Count the lines in the records below that contain the string "được", treating uppercase and lowercase as distinct, and reply with the number only.

WORKING DATA section start

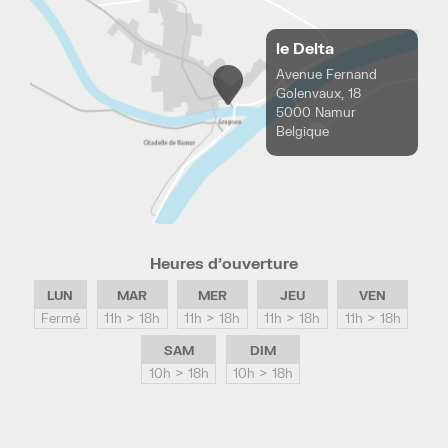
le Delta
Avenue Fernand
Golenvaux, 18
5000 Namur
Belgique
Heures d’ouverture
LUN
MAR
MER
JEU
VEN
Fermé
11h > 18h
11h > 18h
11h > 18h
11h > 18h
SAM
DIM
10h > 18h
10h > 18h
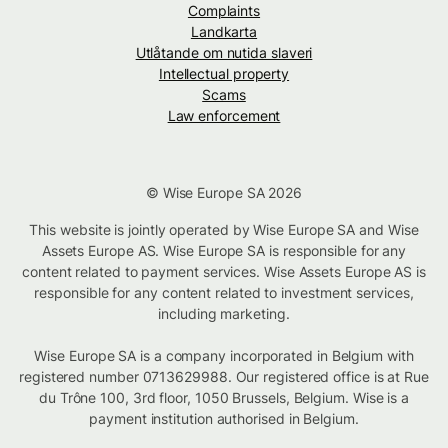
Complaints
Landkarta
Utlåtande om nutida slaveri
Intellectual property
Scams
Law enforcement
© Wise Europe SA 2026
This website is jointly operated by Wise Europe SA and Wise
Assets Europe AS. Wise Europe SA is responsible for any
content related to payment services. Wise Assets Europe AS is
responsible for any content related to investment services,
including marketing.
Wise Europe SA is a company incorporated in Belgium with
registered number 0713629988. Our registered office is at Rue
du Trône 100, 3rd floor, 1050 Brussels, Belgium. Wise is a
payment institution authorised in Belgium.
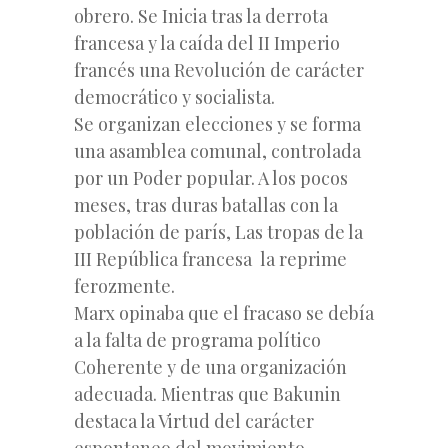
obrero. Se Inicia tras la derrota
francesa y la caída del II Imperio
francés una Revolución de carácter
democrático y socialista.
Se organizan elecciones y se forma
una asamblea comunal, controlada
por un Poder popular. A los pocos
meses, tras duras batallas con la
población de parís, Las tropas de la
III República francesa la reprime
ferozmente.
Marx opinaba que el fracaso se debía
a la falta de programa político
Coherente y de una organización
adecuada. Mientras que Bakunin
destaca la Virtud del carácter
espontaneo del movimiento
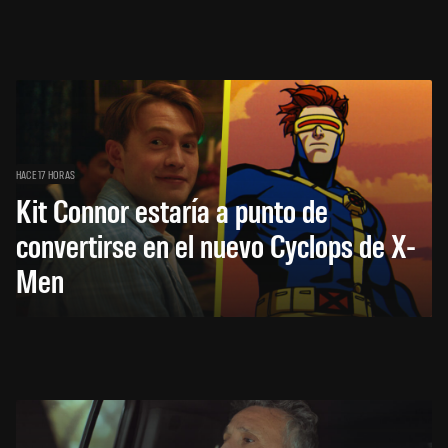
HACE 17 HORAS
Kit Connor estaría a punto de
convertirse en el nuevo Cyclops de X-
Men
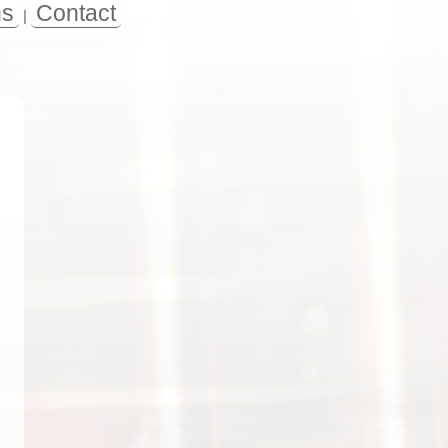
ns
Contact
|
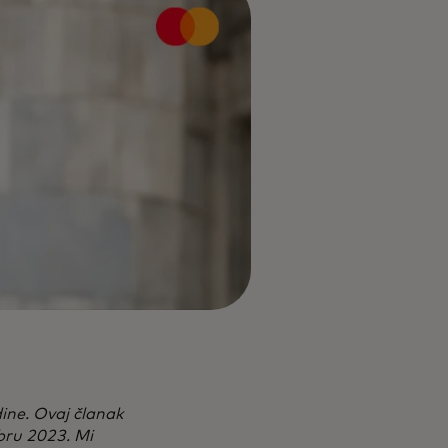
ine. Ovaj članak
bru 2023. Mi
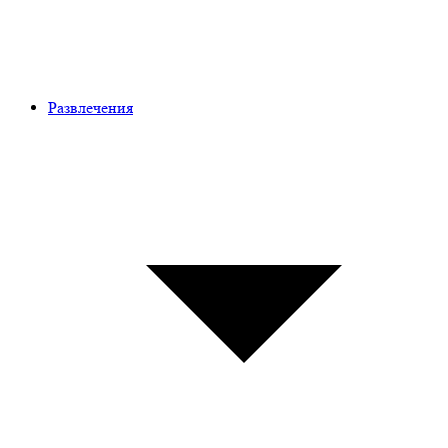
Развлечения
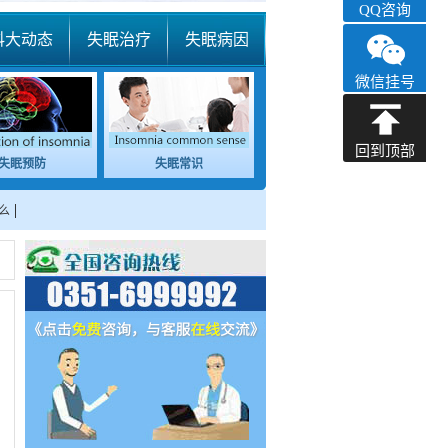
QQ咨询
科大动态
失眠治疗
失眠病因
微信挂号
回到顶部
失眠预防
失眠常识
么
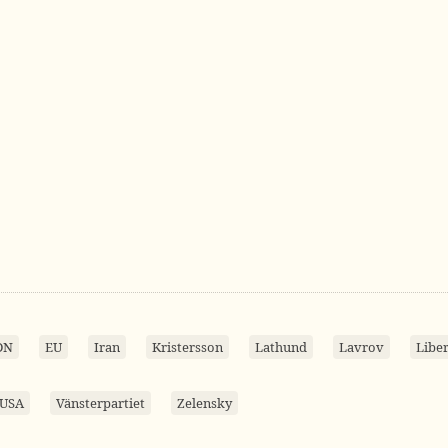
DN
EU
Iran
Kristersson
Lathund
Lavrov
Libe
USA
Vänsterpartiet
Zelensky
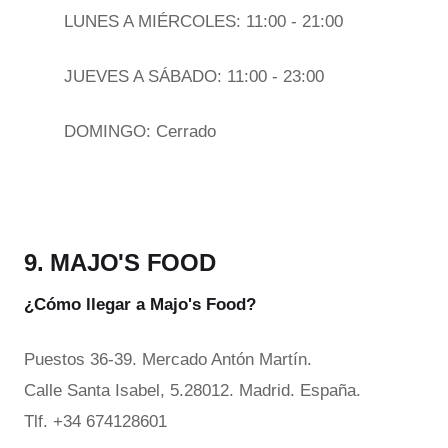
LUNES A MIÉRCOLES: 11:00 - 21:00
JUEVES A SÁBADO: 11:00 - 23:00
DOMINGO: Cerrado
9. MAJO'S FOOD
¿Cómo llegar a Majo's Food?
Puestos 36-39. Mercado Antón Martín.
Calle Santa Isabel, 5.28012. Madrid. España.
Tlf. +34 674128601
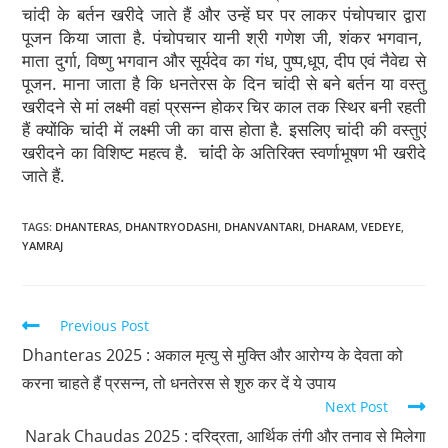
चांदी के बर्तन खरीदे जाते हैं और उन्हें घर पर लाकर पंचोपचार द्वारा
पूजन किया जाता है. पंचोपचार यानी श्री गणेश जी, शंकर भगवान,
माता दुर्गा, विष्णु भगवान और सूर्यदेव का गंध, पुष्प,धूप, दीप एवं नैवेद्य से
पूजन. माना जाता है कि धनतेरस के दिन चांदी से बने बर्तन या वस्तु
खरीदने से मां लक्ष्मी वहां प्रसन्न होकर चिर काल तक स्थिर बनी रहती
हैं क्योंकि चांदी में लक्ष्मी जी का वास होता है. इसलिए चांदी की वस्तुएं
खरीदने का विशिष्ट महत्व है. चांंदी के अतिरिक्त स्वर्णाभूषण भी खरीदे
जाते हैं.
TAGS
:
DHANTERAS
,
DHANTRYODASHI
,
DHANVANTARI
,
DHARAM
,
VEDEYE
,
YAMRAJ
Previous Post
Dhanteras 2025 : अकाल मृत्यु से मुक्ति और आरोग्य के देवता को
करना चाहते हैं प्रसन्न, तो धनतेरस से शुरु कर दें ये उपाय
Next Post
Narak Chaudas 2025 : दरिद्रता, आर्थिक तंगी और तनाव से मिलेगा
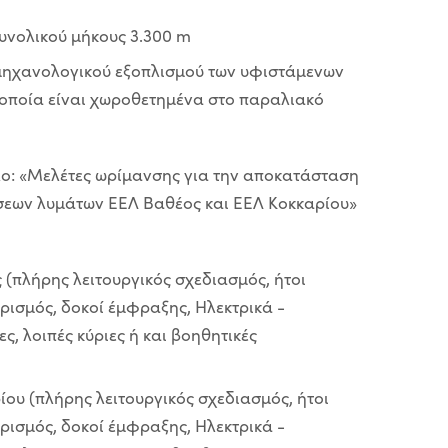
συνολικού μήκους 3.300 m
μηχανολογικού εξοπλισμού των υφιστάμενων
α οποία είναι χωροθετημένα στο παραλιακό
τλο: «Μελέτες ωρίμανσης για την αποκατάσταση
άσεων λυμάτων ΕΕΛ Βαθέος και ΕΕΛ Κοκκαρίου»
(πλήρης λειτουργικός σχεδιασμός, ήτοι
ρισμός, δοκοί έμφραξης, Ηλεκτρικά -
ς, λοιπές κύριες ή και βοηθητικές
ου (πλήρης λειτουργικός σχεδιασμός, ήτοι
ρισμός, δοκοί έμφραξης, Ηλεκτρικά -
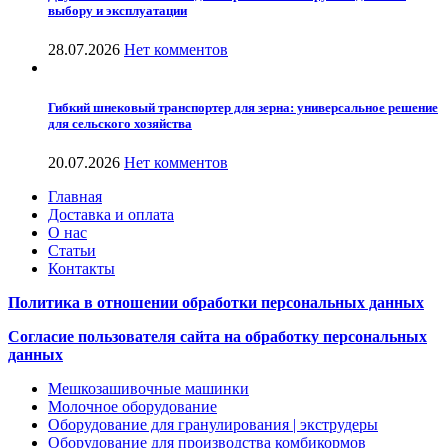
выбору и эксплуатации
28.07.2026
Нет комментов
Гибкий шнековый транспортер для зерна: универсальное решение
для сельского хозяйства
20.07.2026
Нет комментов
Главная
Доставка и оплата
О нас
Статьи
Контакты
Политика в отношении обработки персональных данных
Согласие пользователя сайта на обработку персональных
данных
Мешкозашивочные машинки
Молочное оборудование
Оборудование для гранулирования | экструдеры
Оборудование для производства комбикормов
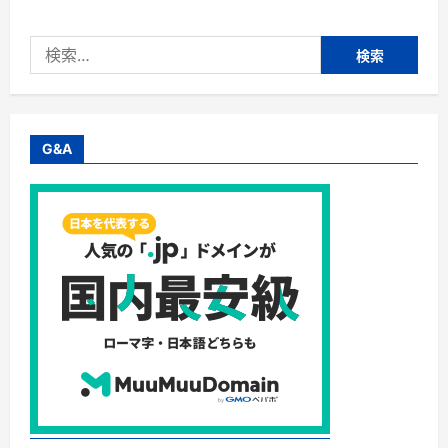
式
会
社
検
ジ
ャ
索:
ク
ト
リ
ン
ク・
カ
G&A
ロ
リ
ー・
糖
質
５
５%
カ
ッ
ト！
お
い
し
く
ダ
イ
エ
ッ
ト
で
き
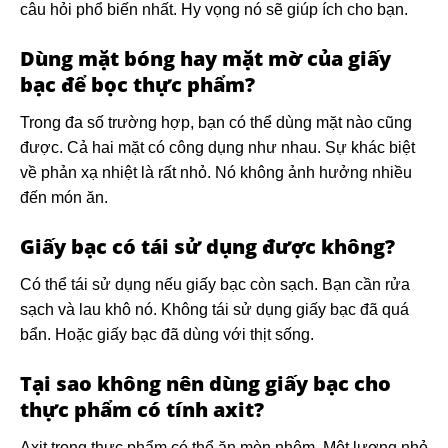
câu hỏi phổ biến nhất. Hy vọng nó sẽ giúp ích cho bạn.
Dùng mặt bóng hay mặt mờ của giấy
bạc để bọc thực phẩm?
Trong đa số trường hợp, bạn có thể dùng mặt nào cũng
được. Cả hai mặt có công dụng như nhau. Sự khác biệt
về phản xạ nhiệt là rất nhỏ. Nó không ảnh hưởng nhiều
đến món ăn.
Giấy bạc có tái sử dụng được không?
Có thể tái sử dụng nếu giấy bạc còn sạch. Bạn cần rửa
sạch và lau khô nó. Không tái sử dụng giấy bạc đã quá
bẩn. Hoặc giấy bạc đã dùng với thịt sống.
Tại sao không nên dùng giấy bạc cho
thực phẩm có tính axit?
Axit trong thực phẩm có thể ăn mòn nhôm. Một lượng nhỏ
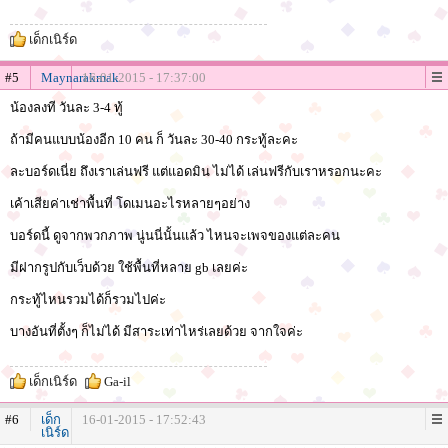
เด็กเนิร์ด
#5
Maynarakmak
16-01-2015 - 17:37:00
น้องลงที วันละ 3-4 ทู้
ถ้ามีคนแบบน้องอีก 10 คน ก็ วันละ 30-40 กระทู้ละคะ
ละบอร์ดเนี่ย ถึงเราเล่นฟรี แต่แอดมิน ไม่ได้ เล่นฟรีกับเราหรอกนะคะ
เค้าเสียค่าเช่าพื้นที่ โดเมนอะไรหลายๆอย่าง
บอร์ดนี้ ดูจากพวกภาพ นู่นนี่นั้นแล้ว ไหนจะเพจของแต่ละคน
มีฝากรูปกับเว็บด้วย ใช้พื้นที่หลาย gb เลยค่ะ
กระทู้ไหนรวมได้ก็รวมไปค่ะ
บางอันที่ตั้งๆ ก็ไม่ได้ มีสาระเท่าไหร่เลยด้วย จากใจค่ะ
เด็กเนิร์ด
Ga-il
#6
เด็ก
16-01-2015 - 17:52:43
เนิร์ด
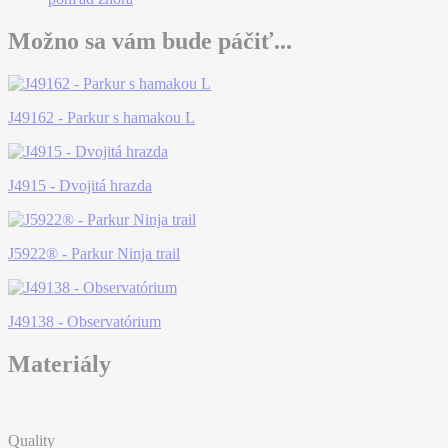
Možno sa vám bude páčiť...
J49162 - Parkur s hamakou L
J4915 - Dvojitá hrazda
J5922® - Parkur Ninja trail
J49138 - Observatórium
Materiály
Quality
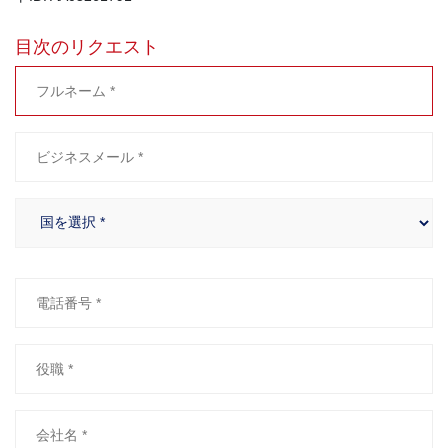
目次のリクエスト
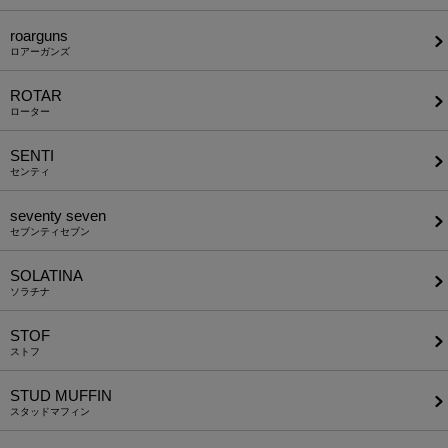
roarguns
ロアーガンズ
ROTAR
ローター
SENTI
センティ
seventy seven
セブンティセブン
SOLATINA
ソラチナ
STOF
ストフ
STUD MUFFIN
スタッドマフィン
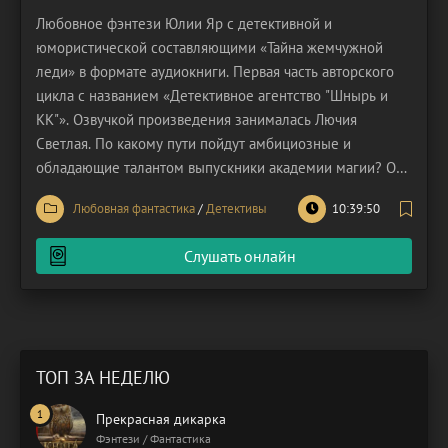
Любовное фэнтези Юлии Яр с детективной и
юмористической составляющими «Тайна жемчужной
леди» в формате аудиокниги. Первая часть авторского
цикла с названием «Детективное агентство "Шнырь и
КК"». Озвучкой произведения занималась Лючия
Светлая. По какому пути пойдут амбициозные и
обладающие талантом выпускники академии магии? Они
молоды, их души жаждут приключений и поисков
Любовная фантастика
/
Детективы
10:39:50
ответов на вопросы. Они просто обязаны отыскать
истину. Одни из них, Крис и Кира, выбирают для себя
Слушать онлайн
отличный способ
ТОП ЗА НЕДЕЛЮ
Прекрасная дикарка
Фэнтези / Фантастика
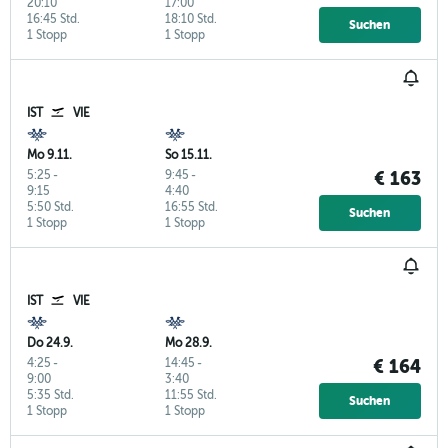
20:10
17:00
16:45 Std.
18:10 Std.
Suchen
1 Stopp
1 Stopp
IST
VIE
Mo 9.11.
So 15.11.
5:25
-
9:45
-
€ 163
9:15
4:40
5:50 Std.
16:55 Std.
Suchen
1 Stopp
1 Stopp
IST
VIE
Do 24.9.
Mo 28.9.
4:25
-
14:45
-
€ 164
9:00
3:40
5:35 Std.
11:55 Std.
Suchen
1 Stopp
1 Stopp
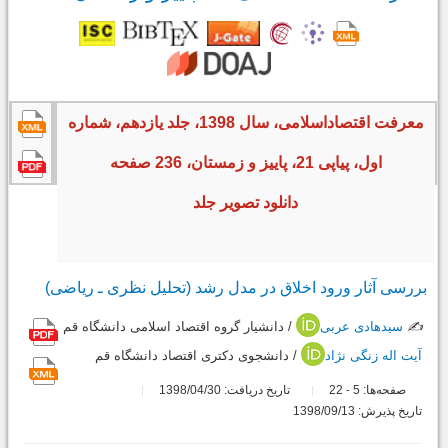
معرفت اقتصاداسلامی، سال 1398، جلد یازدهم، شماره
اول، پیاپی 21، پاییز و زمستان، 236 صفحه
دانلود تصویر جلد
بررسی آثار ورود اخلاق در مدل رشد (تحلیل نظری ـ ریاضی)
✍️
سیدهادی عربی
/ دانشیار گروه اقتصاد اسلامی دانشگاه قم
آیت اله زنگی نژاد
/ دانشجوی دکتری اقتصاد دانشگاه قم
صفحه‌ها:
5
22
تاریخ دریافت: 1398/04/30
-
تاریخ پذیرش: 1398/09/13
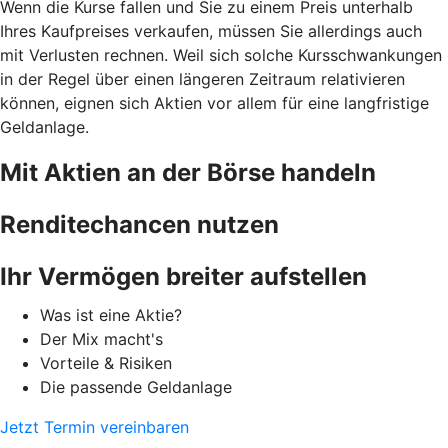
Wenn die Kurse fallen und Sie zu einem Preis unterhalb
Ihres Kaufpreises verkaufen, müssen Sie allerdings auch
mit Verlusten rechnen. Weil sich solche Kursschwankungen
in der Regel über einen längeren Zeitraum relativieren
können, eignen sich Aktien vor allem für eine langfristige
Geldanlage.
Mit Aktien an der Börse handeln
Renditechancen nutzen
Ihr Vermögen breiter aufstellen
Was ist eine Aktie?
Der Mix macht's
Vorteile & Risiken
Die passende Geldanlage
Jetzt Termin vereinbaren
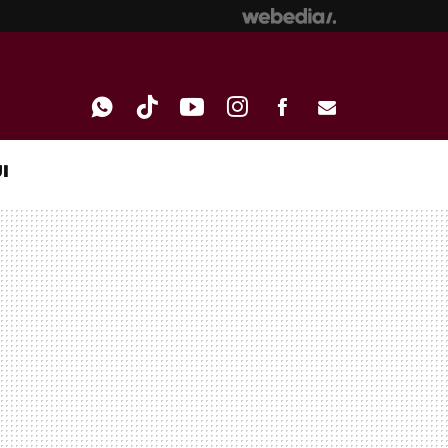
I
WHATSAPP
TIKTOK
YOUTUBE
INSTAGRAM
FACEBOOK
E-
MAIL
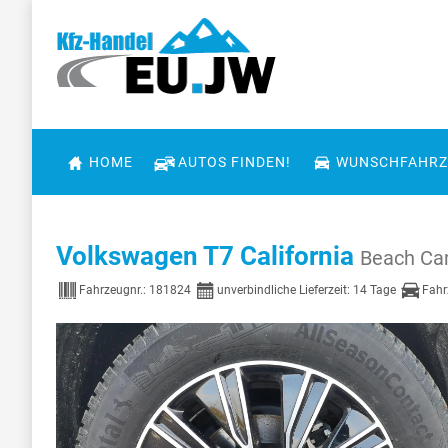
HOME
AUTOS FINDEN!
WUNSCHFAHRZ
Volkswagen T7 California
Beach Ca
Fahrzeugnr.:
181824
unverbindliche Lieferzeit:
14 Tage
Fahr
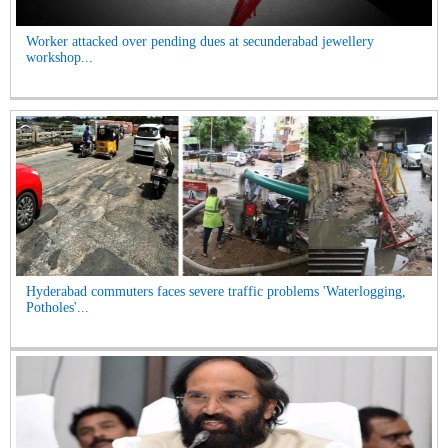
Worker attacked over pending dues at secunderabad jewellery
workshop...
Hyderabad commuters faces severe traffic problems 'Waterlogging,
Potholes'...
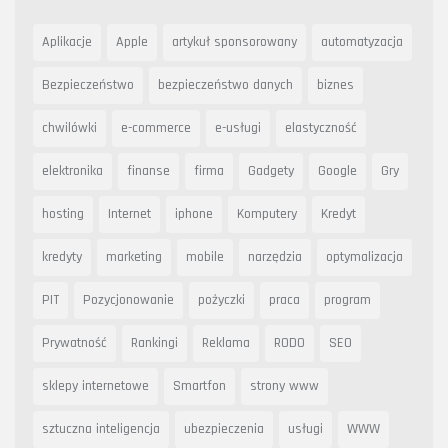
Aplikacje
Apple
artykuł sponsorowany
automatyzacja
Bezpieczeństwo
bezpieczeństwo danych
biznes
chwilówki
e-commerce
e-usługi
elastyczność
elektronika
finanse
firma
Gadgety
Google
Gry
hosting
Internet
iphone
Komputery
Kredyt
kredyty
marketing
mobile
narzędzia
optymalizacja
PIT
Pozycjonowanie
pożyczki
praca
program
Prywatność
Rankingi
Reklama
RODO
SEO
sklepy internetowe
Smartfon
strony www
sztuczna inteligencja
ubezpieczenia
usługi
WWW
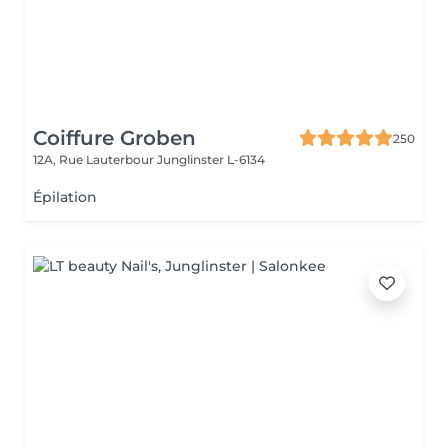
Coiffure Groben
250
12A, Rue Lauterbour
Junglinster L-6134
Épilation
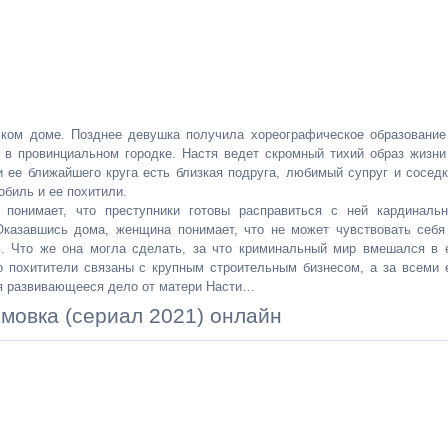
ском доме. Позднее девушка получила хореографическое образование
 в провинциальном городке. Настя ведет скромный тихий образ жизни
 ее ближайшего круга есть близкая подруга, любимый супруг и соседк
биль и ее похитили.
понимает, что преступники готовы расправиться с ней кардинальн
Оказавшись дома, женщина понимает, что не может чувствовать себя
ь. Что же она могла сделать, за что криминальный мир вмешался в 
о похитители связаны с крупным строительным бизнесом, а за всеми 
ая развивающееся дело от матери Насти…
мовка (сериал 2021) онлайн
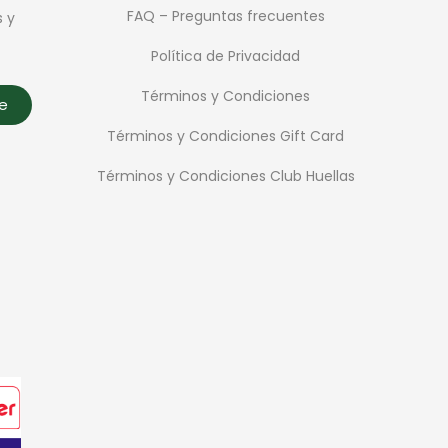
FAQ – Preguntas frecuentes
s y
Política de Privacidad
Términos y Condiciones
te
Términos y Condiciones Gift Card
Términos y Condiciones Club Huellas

WORKING DATA section end

▶ **ANSWER TO THIS EXERCISE**:
2